## Data listing
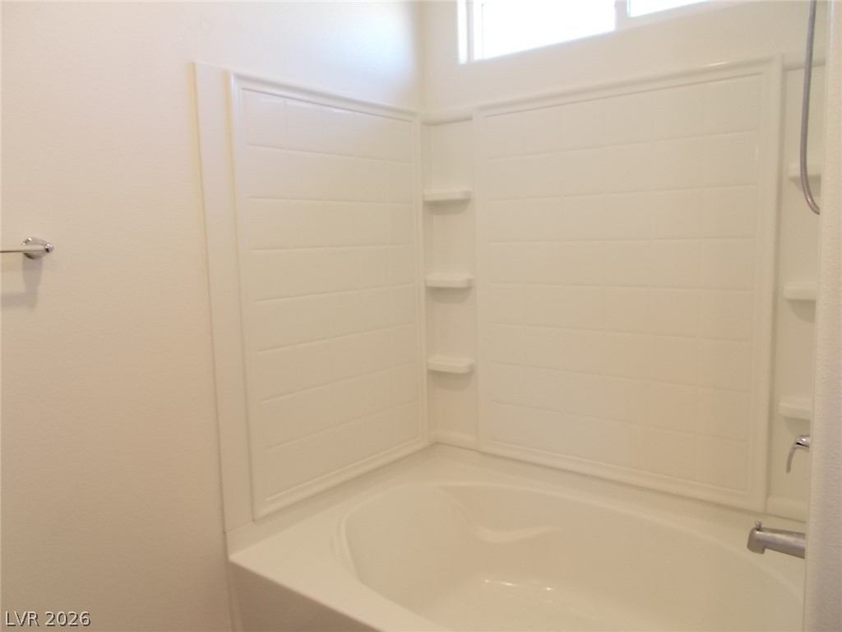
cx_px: 421
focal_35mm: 26
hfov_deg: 67.3
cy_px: 316
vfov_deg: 53.1
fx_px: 632
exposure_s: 1/25
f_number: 3.2
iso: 200
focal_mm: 4.6
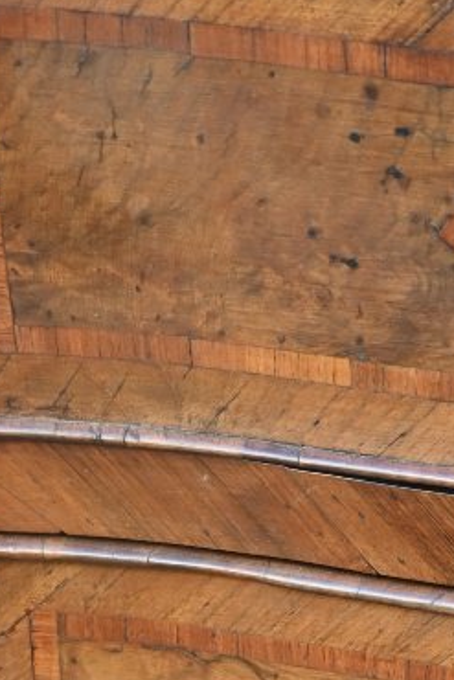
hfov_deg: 12.2
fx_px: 2022
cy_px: 783
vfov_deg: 18.3
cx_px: 682
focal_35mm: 107
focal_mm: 22
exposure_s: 1/125
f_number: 3.5
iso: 400
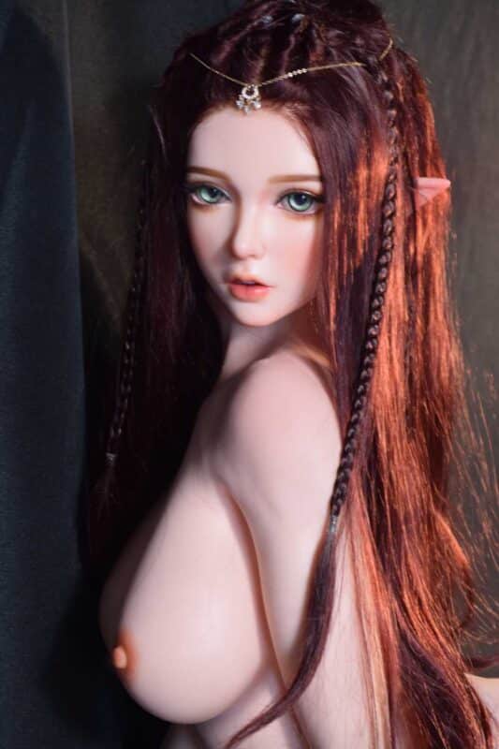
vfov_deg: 27.0
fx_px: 1560
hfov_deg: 18.2
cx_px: 250
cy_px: 374
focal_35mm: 75
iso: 800
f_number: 7.1
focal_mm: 50
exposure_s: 1/40
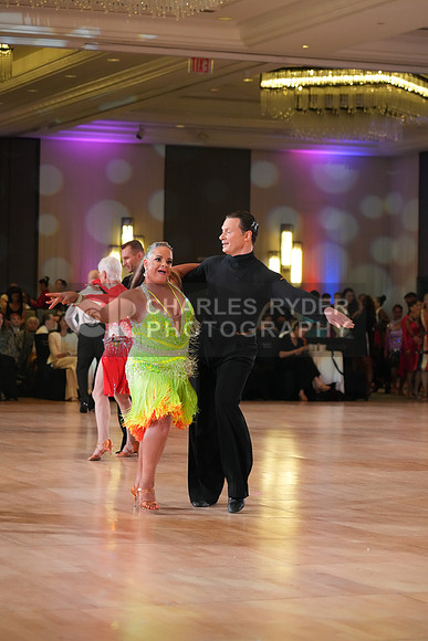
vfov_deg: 19.5
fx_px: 1871
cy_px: 320
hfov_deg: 13.0
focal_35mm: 105
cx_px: 214
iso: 4000
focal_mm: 105
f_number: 4
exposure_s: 1/500
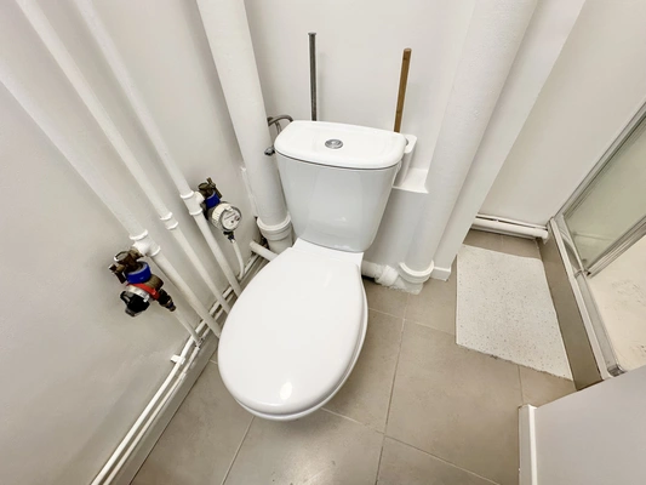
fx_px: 261
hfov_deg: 102.1
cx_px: 323
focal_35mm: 14
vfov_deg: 85.7
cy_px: 242
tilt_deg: -45.6
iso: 125
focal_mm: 2.22
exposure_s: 1/100
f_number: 2.2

## Directions
Without including the pictures, copy all of the data exactly.

## Exercise result
cx_px: 421
focal_35mm: 26
hfov_deg: 67.3
cy_px: 316
vfov_deg: 53.1
fx_px: 632
exposure_s: 1/25
f_number: 3.2
iso: 200
focal_mm: 4.6
hfov_deg: 12.2
fx_px: 2022
cy_px: 783
vfov_deg: 18.3
cx_px: 682
focal_35mm: 107
focal_mm: 22
exposure_s: 1/125
f_number: 3.5
iso: 400
vfov_deg: 27.0
fx_px: 1560
hfov_deg: 18.2
cx_px: 250
cy_px: 374
focal_35mm: 75
iso: 800
f_number: 7.1
focal_mm: 50
exposure_s: 1/40
vfov_deg: 19.5
fx_px: 1871
cy_px: 320
hfov_deg: 13.0
focal_35mm: 105
cx_px: 214
iso: 4000
focal_mm: 105
f_number: 4
exposure_s: 1/500
fx_px: 261
hfov_deg: 102.1
cx_px: 323
focal_35mm: 14
vfov_deg: 85.7
cy_px: 242
tilt_deg: -45.6
iso: 125
focal_mm: 2.22
exposure_s: 1/100
f_number: 2.2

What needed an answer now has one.